Создалось впечатление, что одержана победа. Уже 10 октября начались репетиции пьесы, а 11 октября в "Правде" было опубликовано официальное сообщение: "МХАТ принял к постановке "Бег" Булгакова". "Вечерняя Москва" в тот же день дала подробное изложение выступления Свидерского и информировала читателей, что МХАТ приступил к репетициям "Бега".
Однако Главрепертком не сложил оружия. Его поддержала пресса. К тому же в это время (13 октября) Горький по решению врачей срочно выехал в Италию, и МХАТ потерял самого авторитетного своего защитника. Этим моментально воспользовались противники "Бега", они придали этому вопросу политическое направление. 15 октября председатель Главреперткома Ф. Раскольников, люто ненавидевший Булгакова, направил в ЦК ВКП(б) донос на Свидерского, в котором говорилось: "На заседании коллегии... в присутствии беспартийной части аппарата Главискусства, представителей МХАТ-1 и газетных корреспондентов тов. Свидерский заявил, что Главрепертком "душит творчество авторов" и "своими бюрократическими методами регулирования обостряет репертуарный кризис".

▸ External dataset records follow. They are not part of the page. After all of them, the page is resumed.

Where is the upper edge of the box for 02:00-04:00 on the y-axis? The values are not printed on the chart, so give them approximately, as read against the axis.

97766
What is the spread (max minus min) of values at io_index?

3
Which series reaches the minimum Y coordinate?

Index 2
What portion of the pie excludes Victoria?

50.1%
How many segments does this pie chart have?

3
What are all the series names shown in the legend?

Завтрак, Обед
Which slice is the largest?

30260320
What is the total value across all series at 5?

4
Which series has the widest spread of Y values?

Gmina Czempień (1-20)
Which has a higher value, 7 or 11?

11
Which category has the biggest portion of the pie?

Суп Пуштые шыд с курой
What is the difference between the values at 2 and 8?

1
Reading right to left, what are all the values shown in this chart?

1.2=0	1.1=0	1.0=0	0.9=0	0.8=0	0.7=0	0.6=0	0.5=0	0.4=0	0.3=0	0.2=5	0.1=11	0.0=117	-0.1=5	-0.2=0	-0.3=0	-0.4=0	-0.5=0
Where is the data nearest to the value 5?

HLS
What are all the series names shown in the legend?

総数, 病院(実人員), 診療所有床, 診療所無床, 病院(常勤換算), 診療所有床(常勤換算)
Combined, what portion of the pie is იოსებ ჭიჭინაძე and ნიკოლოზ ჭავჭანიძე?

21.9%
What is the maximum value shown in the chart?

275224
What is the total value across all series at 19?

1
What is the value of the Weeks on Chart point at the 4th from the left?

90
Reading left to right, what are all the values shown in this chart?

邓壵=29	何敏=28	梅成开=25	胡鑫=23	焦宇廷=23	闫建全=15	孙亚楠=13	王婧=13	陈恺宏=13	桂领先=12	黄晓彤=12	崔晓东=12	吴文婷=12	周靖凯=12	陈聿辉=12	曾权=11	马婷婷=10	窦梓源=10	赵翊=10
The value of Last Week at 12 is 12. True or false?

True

Представляет интерес ответ Свидерского на это обвинение. "В своих оценках драматических произведений, - писал он, - Главрепертком нередко скатывается к простому противопоставлению "советских" и "не советских" пьес на основании крайне грубых признаков... Провозглашается, что мы... можем обойтись продукцией своих драматургов Киршона и Билль-Белоцерковского и нам не надо гоняться за продукцией "не наших" драматургов. Чудовищность такого рода заявлений очевидна, мимо нее нельзя пройти, так как подобные заявления не могут не вести к соответствующим "делам".
22 октября Главрепертком подтвердил свое майское решение о запрещении пьесы. Характерно, что это решение было принято вопреки мнению Свидерского, который заявил, что "Бег" окажется лучшим спектаклем в сезоне. Более того, режиссер МХАТа И. Судаков читал пьесу, по его словам, "в очень высокой аудитории, где пьеса нашла другую оценку". Но атмосфера на заседании Главреперткома была "совершенно кровожадной", как заявил тот же Судаков. Лидеры РАППа - Л. Авербах, В. Киршон, П. Новицкий, А. Орлинский и др. задавали тон обсуждению и определили ход заседания. Отрицательное решение Главреперткома по пьесе послужило сигналом к массированной атаке на ее автора и на МХАТ, который отмечал в эти дни свое тридцатилетие.